#### RECORDS FOR THIS EXERCISE ####

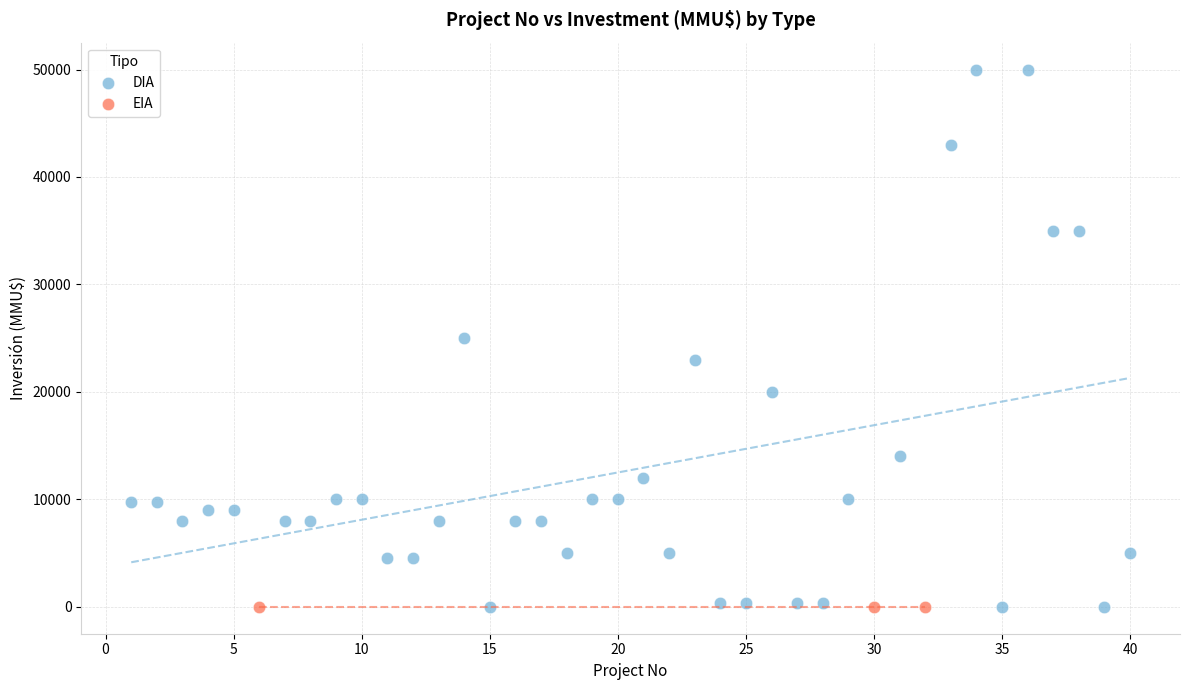

Which series contains the highest Y value?

DIA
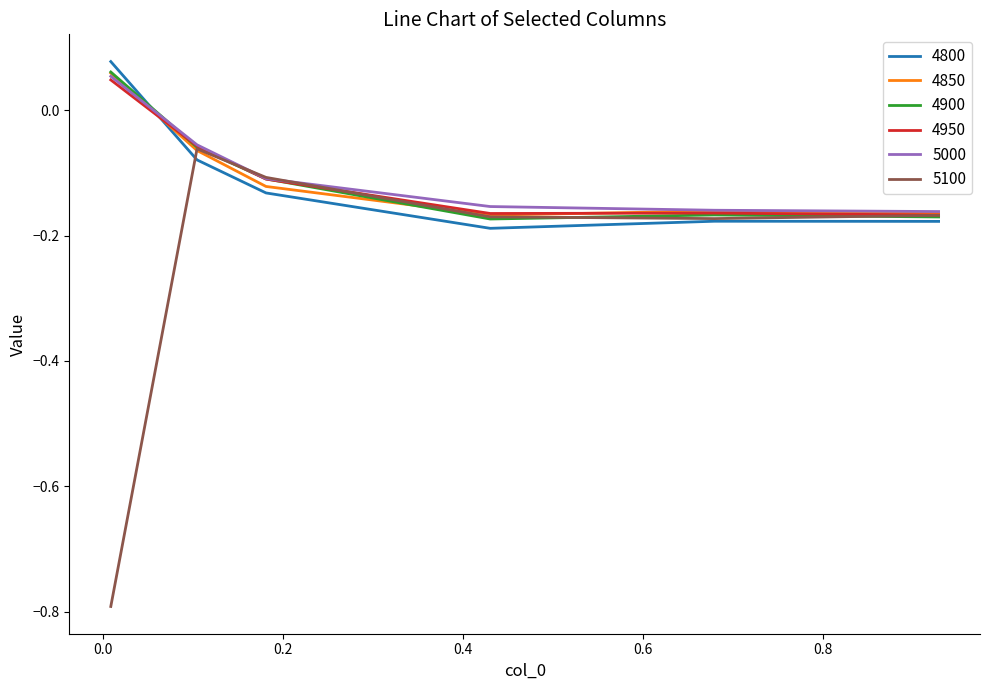

Which series has the largest range (max minus min)?

5100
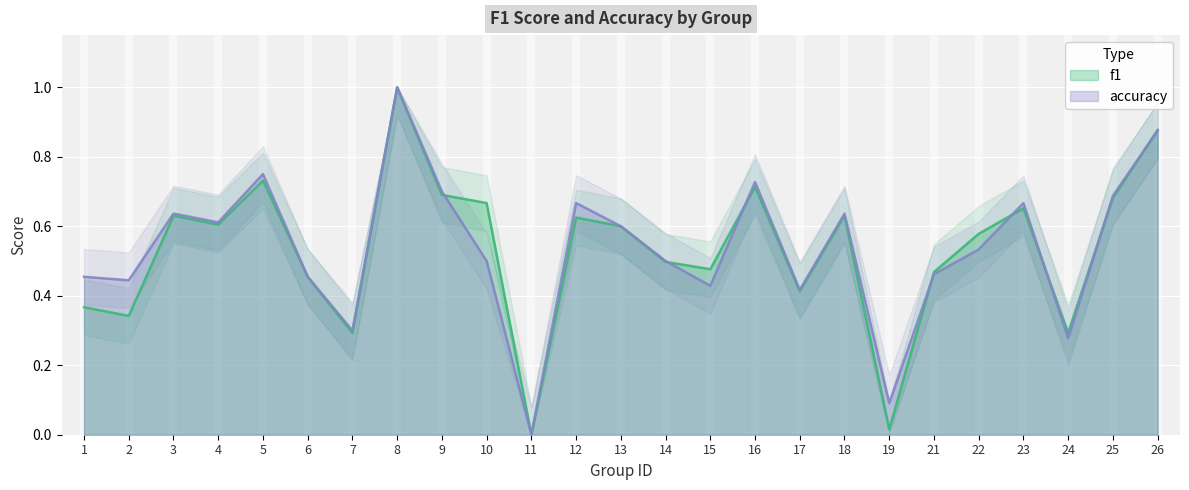

At which category is the sum across all series the highest?

8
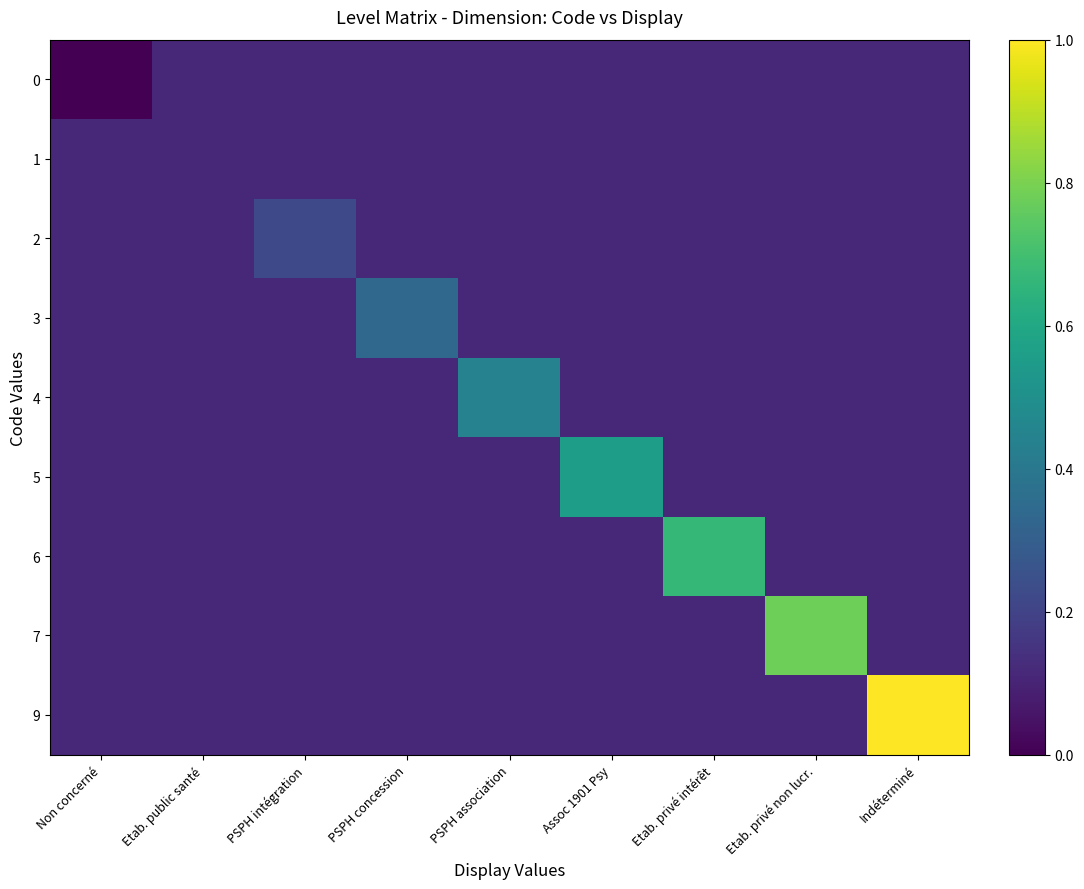

At how many categories does at least one series exceed 0?

9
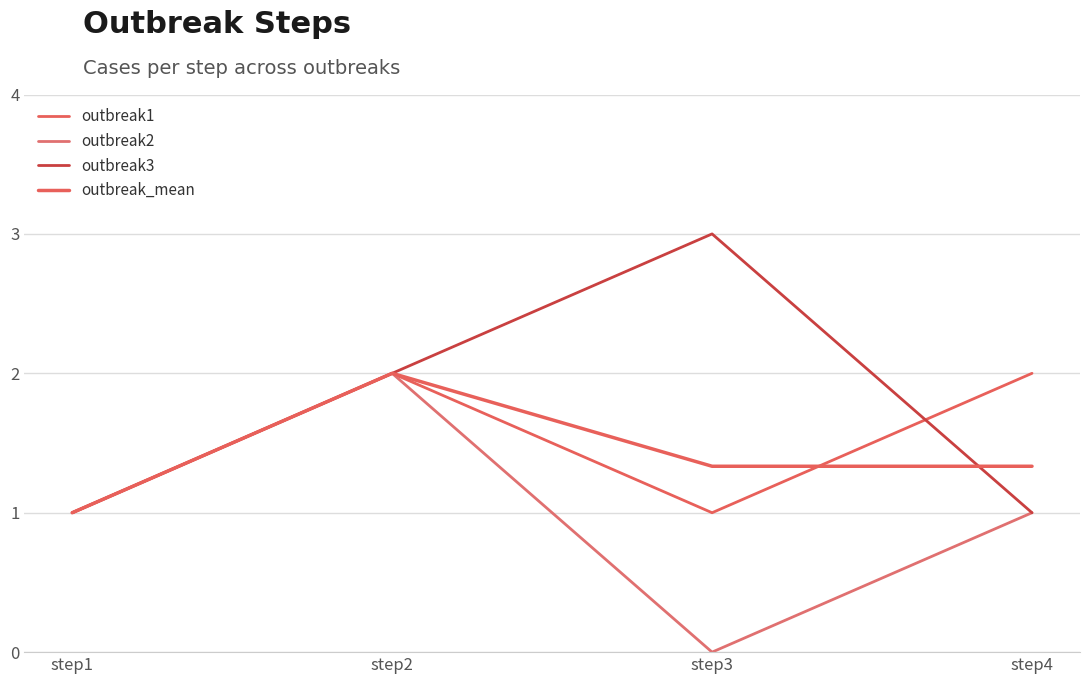

What is the difference between the outbreak_mean values at step3 and step1?

0.3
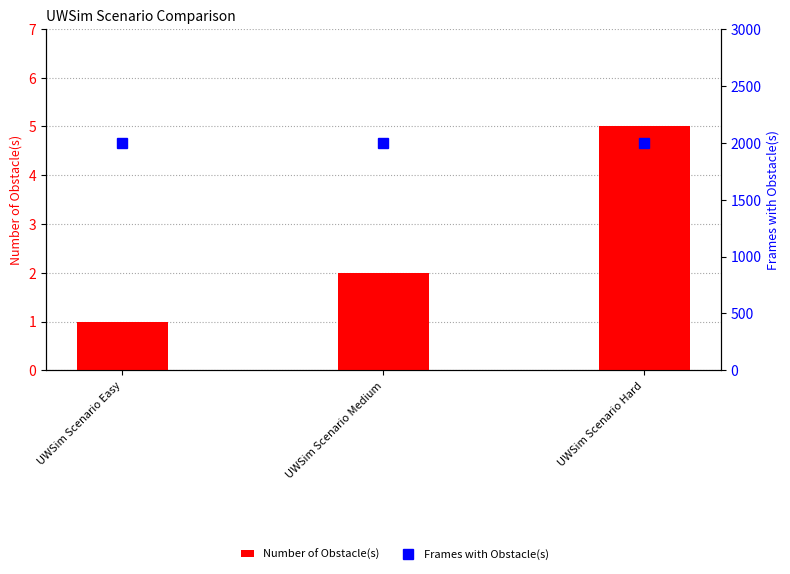

At which label is Frames with Obstacle(s) closest to 2000?

UWSim Scenario Easy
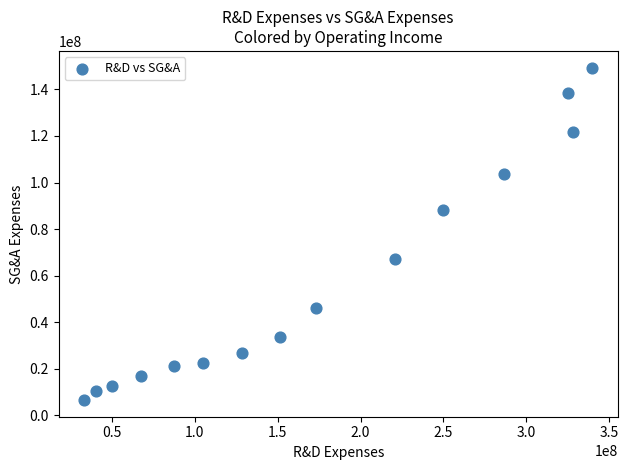

What is the range of Y values (max minus min)?

142761800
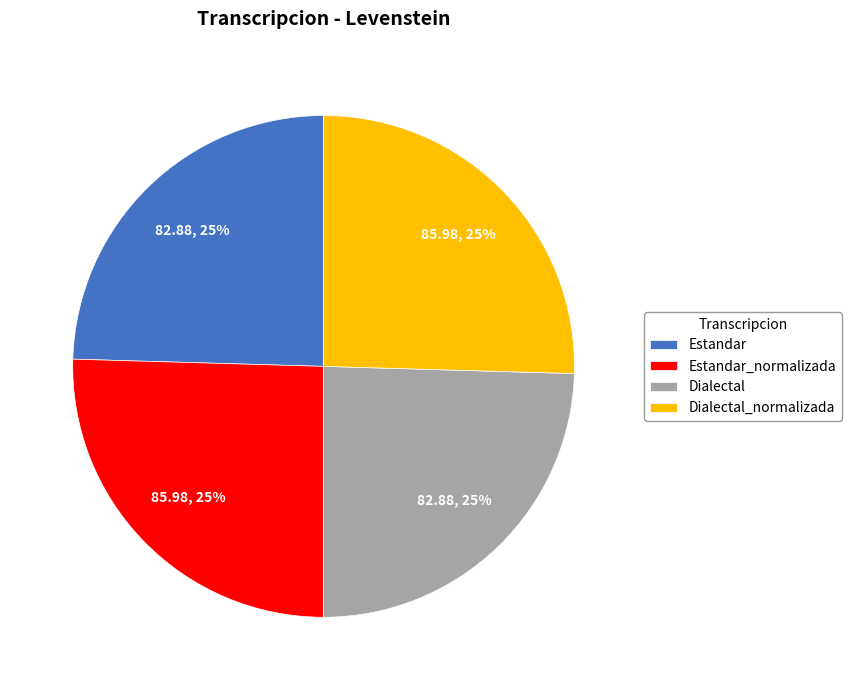

The Estandar_normalizada slice represents 14% of the pie. True or false?

False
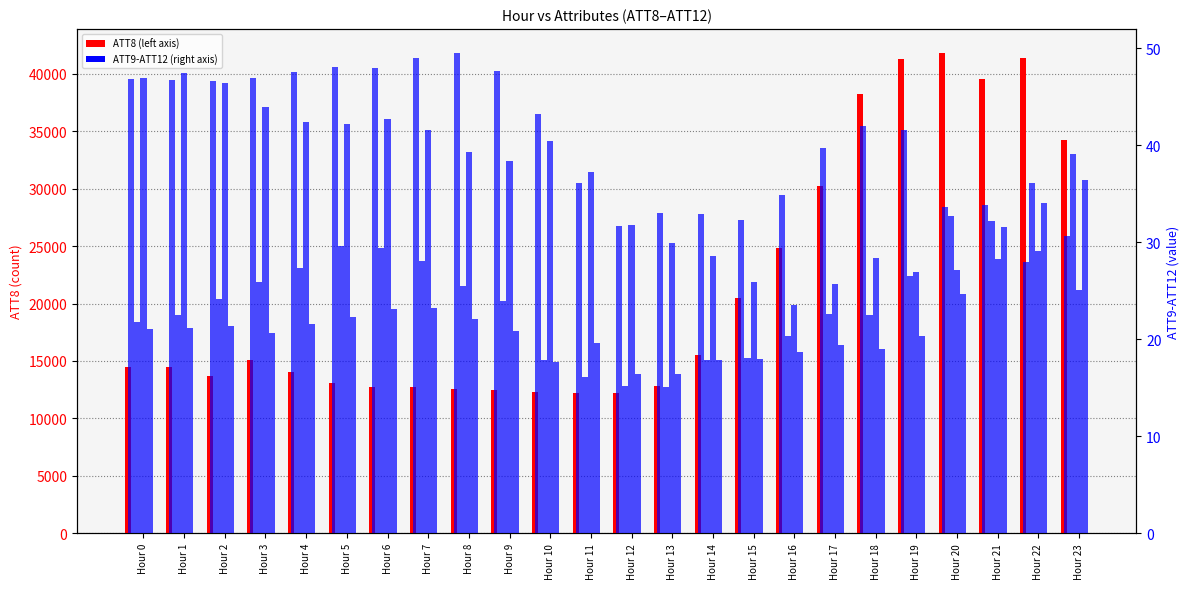

Between Hour 4 and Hour 7, which series saw the biggest shift?

ATT8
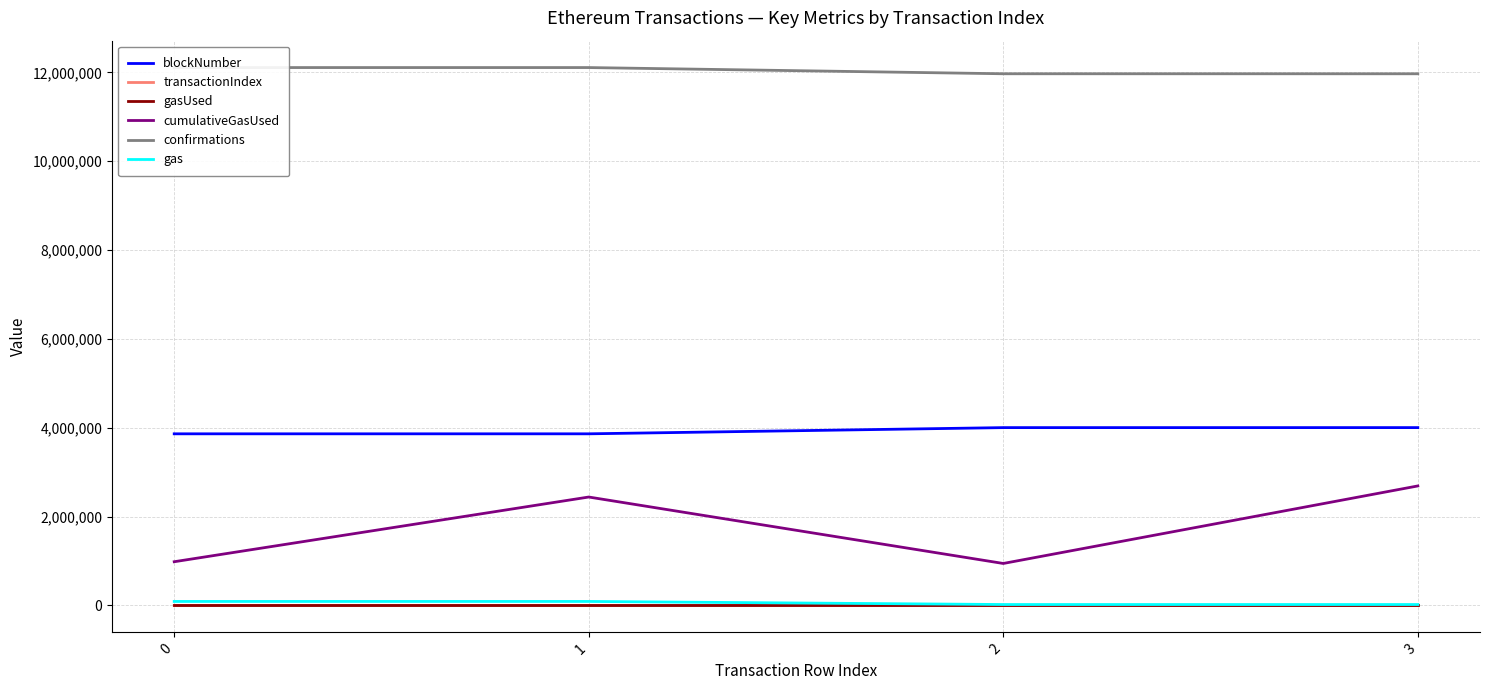

True or false: confirmations has more than 1 points higher than both neighbors.

False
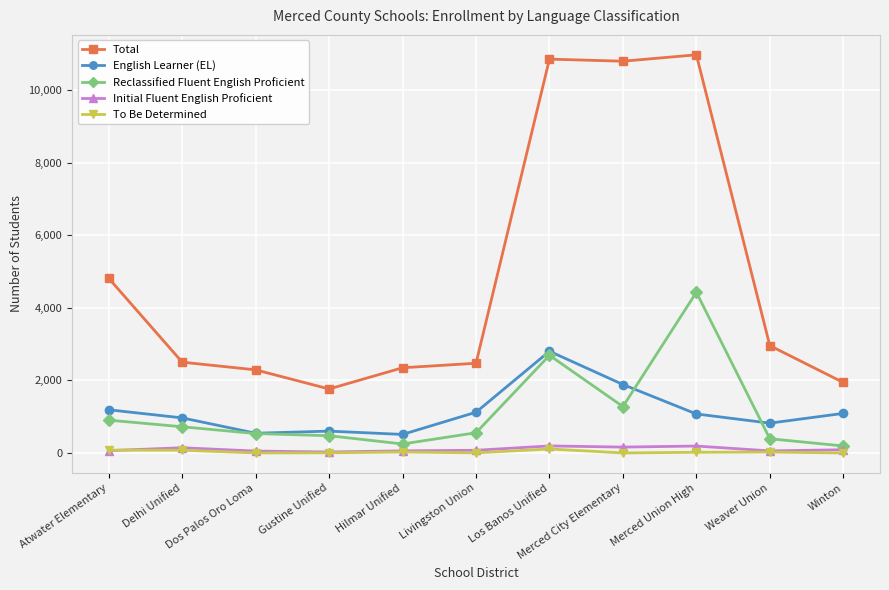

What is the value of the Initial Fluent English Proficient point at the 11th from the left?

90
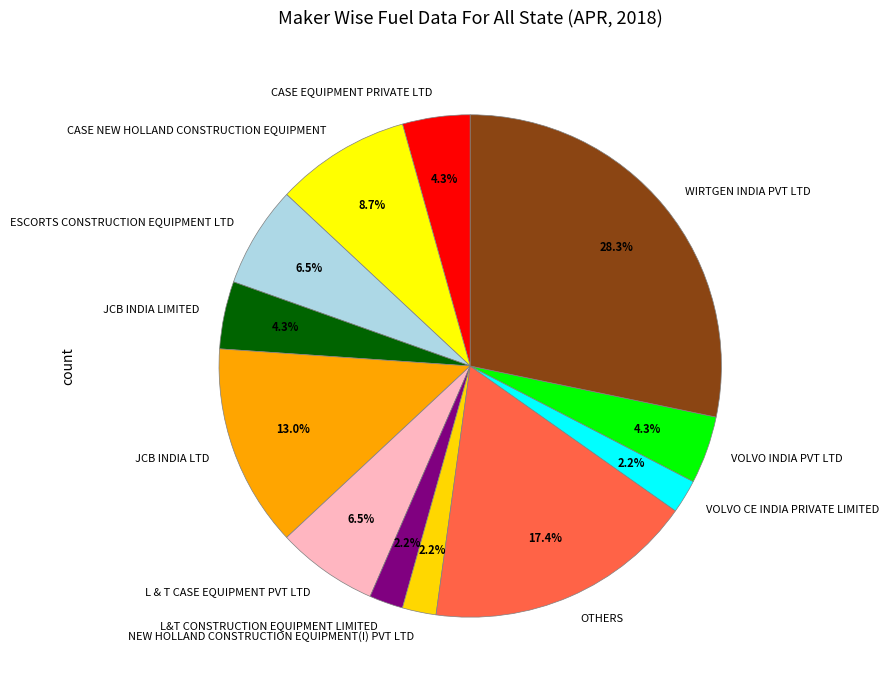

Count the number of slices in the pie.

12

####

■ EXERCISE OBJECTIVE: Transcribe the text of every one of the records above word for word, and leave the pictures out of your copy.

■ WRITTEN REPLY:
Which series contains the highest Y value?

DIA

Which series has the largest range (max minus min)?

5100

At which category is the sum across all series the highest?

8

At how many categories does at least one series exceed 0?

9

What is the difference between the outbreak_mean values at step3 and step1?

0.3

At which label is Frames with Obstacle(s) closest to 2000?

UWSim Scenario Easy

What is the range of Y values (max minus min)?

142761800

The Estandar_normalizada slice represents 14% of the pie. True or false?

False

Between Hour 4 and Hour 7, which series saw the biggest shift?

ATT8

True or false: confirmations has more than 1 points higher than both neighbors.

False

What is the value of the Initial Fluent English Proficient point at the 11th from the left?

90

Count the number of slices in the pie.

12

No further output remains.